## EXERCISE BRIEF
Go through the data below and gather each line containing "visualized".
------ RECORDS FOR THE EXERCISE
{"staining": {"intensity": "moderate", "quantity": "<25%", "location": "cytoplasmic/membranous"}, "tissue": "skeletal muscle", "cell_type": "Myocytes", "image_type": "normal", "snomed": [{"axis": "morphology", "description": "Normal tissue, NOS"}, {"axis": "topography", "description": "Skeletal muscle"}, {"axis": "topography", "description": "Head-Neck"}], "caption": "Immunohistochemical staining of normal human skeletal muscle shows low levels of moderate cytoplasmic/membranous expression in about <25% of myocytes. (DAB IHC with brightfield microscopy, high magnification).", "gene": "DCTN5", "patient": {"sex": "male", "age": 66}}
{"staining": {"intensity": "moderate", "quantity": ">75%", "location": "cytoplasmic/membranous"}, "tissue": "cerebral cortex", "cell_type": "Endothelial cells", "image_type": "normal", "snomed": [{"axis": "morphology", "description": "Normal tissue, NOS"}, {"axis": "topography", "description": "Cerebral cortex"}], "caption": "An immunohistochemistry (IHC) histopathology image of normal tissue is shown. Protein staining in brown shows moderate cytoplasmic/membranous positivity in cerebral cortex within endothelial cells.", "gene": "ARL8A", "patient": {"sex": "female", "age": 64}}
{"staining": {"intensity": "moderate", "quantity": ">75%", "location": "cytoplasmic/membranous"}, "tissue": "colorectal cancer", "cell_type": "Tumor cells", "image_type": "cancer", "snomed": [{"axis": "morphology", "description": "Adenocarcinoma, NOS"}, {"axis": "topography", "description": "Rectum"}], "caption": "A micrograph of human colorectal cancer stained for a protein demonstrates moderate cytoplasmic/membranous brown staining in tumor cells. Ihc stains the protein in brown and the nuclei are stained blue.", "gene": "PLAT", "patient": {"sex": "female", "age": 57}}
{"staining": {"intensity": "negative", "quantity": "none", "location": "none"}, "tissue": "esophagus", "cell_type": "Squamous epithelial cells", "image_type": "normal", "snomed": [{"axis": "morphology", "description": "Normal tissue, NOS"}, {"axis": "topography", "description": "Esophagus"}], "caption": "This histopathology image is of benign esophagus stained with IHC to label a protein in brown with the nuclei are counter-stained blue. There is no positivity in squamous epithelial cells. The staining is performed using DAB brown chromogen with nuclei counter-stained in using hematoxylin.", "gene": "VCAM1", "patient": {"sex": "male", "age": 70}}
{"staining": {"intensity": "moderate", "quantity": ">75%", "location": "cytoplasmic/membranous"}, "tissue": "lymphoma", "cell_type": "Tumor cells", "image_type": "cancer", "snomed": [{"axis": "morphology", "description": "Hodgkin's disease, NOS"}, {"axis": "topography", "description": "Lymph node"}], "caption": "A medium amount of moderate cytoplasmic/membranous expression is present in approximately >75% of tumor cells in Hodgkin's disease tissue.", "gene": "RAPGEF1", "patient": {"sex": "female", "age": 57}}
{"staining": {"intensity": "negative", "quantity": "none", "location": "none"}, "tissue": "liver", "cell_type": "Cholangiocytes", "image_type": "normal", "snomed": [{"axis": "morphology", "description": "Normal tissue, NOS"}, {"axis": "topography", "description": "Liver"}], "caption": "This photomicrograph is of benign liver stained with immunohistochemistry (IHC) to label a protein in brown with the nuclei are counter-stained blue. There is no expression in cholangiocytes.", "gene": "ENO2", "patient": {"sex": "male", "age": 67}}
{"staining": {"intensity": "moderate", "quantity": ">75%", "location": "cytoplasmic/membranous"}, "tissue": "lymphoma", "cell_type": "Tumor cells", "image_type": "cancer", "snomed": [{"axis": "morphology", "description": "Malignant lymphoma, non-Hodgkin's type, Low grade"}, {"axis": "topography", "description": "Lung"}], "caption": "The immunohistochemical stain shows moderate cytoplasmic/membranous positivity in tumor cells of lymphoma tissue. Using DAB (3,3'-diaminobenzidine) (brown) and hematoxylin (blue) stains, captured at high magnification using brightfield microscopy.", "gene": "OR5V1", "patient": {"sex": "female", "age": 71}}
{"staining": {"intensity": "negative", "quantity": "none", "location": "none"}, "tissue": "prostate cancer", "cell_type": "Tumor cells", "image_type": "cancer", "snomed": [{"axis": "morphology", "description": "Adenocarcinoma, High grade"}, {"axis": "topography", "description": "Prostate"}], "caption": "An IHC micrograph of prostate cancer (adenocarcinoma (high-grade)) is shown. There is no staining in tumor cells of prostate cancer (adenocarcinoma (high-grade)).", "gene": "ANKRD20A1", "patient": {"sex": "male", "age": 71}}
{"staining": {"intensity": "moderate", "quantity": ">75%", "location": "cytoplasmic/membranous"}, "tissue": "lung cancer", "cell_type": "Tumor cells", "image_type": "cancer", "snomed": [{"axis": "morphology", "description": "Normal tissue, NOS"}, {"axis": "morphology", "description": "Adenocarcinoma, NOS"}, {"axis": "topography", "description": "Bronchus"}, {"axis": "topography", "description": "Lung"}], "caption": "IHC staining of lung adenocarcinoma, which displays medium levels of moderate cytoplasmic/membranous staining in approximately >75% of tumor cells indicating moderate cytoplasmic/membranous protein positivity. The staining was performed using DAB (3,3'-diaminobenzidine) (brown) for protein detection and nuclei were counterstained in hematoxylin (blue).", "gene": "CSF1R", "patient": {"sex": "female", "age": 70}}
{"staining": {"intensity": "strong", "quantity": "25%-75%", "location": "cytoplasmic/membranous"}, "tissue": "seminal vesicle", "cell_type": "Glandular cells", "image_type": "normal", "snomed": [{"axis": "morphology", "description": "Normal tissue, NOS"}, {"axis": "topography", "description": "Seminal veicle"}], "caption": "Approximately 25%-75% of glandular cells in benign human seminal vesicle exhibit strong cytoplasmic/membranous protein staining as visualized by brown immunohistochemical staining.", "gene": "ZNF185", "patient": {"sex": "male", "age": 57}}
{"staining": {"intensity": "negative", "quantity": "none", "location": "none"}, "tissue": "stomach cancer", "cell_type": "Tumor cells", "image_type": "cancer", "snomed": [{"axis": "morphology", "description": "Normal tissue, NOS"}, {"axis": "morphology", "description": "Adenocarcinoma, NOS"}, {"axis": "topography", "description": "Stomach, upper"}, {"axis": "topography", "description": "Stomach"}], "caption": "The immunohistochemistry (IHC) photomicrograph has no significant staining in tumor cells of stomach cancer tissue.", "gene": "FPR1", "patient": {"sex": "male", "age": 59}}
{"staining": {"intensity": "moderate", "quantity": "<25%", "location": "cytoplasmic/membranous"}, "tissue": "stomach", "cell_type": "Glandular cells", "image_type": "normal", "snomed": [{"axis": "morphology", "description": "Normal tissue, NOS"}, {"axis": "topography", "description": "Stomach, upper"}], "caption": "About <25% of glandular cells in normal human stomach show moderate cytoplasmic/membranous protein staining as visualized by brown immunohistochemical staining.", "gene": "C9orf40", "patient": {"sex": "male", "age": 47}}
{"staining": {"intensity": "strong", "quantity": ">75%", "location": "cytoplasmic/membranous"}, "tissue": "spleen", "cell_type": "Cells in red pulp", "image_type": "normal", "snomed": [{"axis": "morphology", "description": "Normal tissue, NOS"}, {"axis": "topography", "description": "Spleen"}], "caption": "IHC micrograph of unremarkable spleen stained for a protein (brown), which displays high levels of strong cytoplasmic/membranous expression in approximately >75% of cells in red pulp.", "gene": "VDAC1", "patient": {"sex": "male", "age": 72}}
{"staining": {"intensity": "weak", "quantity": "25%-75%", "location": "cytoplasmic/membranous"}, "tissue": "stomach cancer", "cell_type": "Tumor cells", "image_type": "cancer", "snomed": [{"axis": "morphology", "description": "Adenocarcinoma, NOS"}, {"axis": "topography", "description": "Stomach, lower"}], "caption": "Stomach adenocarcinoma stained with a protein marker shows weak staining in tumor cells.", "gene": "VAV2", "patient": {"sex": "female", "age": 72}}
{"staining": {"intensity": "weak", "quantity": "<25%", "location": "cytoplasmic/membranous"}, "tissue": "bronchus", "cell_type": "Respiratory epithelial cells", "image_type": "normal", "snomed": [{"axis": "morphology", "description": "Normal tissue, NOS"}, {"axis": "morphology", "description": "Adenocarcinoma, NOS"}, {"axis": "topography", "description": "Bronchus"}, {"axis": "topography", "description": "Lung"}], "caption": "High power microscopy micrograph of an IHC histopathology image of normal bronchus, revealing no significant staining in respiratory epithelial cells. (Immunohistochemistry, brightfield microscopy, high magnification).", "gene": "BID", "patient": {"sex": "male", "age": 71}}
------------
## TASK ANSWER
{"staining": {"intensity": "strong", "quantity": "25%-75%", "location": "cytoplasmic/membranous"}, "tissue": "seminal vesicle", "cell_type": "Glandular cells", "image_type": "normal", "snomed": [{"axis": "morphology", "description": "Normal tissue, NOS"}, {"axis": "topography", "description": "Seminal veicle"}], "caption": "Approximately 25%-75% of glandular cells in benign human seminal vesicle exhibit strong cytoplasmic/membranous protein staining as visualized by brown immunohistochemical staining.", "gene": "ZNF185", "patient": {"sex": "male", "age": 57}}
{"staining": {"intensity": "moderate", "quantity": "<25%", "location": "cytoplasmic/membranous"}, "tissue": "stomach", "cell_type": "Glandular cells", "image_type": "normal", "snomed": [{"axis": "morphology", "description": "Normal tissue, NOS"}, {"axis": "topography", "description": "Stomach, upper"}], "caption": "About <25% of glandular cells in normal human stomach show moderate cytoplasmic/membranous protein staining as visualized by brown immunohistochemical staining.", "gene": "C9orf40", "patient": {"sex": "male", "age": 47}}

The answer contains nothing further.